As one cynical SIBOS attendee told me, it is only really the big consultancy firms advising Financial Institutions on AI strategy who stand to benefit from this latest hype cycle.

Operational resilience continues to consume resources

Operational resilience was a big theme at SIBOS in Beijing, particularly among Financial Market Infrastructures (FMIs).  

This should not come as a huge shock, given the litany of crises we have so far faced in the 2020s, and the decade is not even half-way through yet! Notwithstanding pandemics, war and market volatility, the industry’s concern about cyber-security risk continues to grow.  

I heard one European FMI highlight that their cyber-security spending has increased astronomically over the last decade, with many firms seeing it as one of the most pressing risks facing the industry today.

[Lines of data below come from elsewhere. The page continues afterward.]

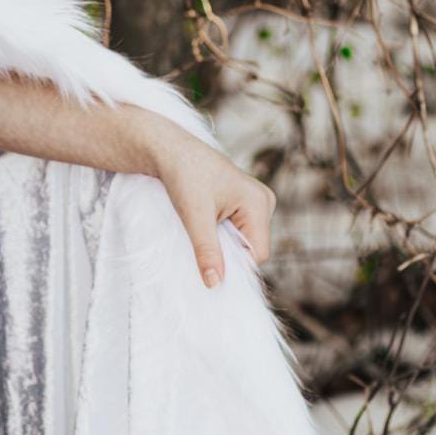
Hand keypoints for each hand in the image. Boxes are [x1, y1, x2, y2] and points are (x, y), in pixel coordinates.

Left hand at [142, 118, 275, 287]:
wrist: (170, 150)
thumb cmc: (184, 176)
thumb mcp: (194, 216)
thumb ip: (207, 251)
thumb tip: (214, 284)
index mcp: (259, 203)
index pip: (258, 253)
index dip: (235, 264)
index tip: (208, 265)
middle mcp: (265, 201)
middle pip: (253, 247)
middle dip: (228, 252)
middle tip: (200, 241)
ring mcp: (256, 201)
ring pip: (244, 240)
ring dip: (223, 243)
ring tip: (201, 227)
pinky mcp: (245, 202)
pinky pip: (239, 229)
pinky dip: (222, 233)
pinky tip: (205, 223)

Regulators are also prioritising IT resilience with the EU’s Digital Operational Resilience Act (DORA) going live in January, which among other things will require Financial Institutions to have processes in place to mitigate against IT risks, together with a robust business continuity plan.

I expect the industry’s focus on operational resilience is only going to intensify.

2025 – the year of cost optimisation

At a time when Custodians and Brokers are facing mounting costs due to challenging headwinds (i.e. higher inflation, clients applying downward pressure on fees, regulation, e.g. Central Securities Depositories Regulation, and market changes, i.e. the introduction of T+1 settlement cycles), a lot of organisations I spoke to SIBOS are looking for ways to extract operational savings.

One easy win here would be for firms to get on top of their invoice management.

Performing invoice management in-house is another layer of cost and requires significant infrastructure investment. Compounding matters, we often see firms not updating their infrastructure, leading to inefficiencies and errors.

Increasingly, Brokers and Asset Managers are turning to software providers, such as ourselves, to support them with ancillary activities like invoice management. As a single platform, MYRIAD™ enables clients to move away from a siloed operating model, allowing them to access information in a centralised location and facilitating significant operational and commercial cost savings.

I anticipate this trend of firms using software providers to help them navigate the intricacies of invoice management will continue as they look to optimise costs. 

Next stop – Frankfurt

After a successful Sibos 2024 in Beijing, the Conference returns to Europe, with SIBOS 2025 due to take place in Frankfurt.